But recently, Sorrell took a meeting that left him feeling quite small. It was during a WPP strategic planning session at which Sorrell, a British knight, was playing host to the senior management team from Internet search engine Google. While comparing notes, Google advertising sales head Tim Armstrong casually disclosed that WPP is now Google's largest customer.

Why would being Google's top ad spender make Sorrell feel small? Because, Armstrong says, big isn't what it used to be in the Internet economy. As Google's top customer, WPP spends just $150 million annually with the online search giant, a mere 1.5 percent of Google's $10 billion search advertising business. If ever Madison Avenue needed a lesson on how the long-tail economy is impacting the advertising business, it is now, when all the players - consumers, clients, shareholders, the media, and even Madison Avenue itself - seem to be turning their backs on the old media economy and hopping back on the digital freight train.

Feeling Frothy?

------------------------

Problem requirements:
Answer these questions about the excerpt on WPP and Google:
1. What position at Google does Tim Armstrong hold?
2. How much does WPP spend with Google each year?
3. What is the stated size of Google's search advertising business?

------------------------

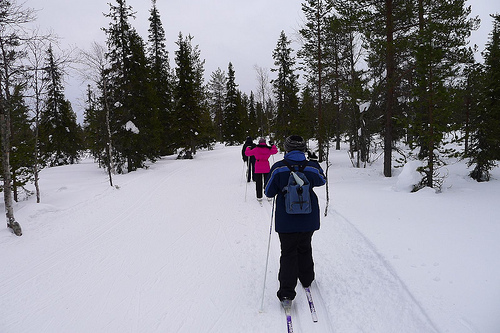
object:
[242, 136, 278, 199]
skier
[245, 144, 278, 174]
coat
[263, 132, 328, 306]
skier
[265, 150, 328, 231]
coat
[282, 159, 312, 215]
backpack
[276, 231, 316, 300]
pants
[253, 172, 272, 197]
pants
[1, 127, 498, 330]
ground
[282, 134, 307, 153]
cap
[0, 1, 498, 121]
sky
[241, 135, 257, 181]
skier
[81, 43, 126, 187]
tree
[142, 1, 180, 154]
tree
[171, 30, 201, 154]
tree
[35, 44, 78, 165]
tree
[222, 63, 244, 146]
tree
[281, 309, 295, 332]
ski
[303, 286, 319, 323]
ski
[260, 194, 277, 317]
pole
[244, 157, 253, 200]
pole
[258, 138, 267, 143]
cap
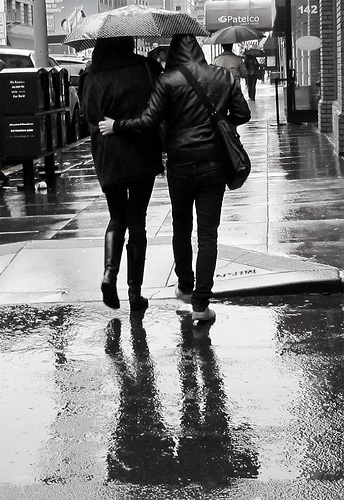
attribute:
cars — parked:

------------------------

Response:
1. He is Google's advertising sales head.
2. $150 million annually.
3. $10 billion.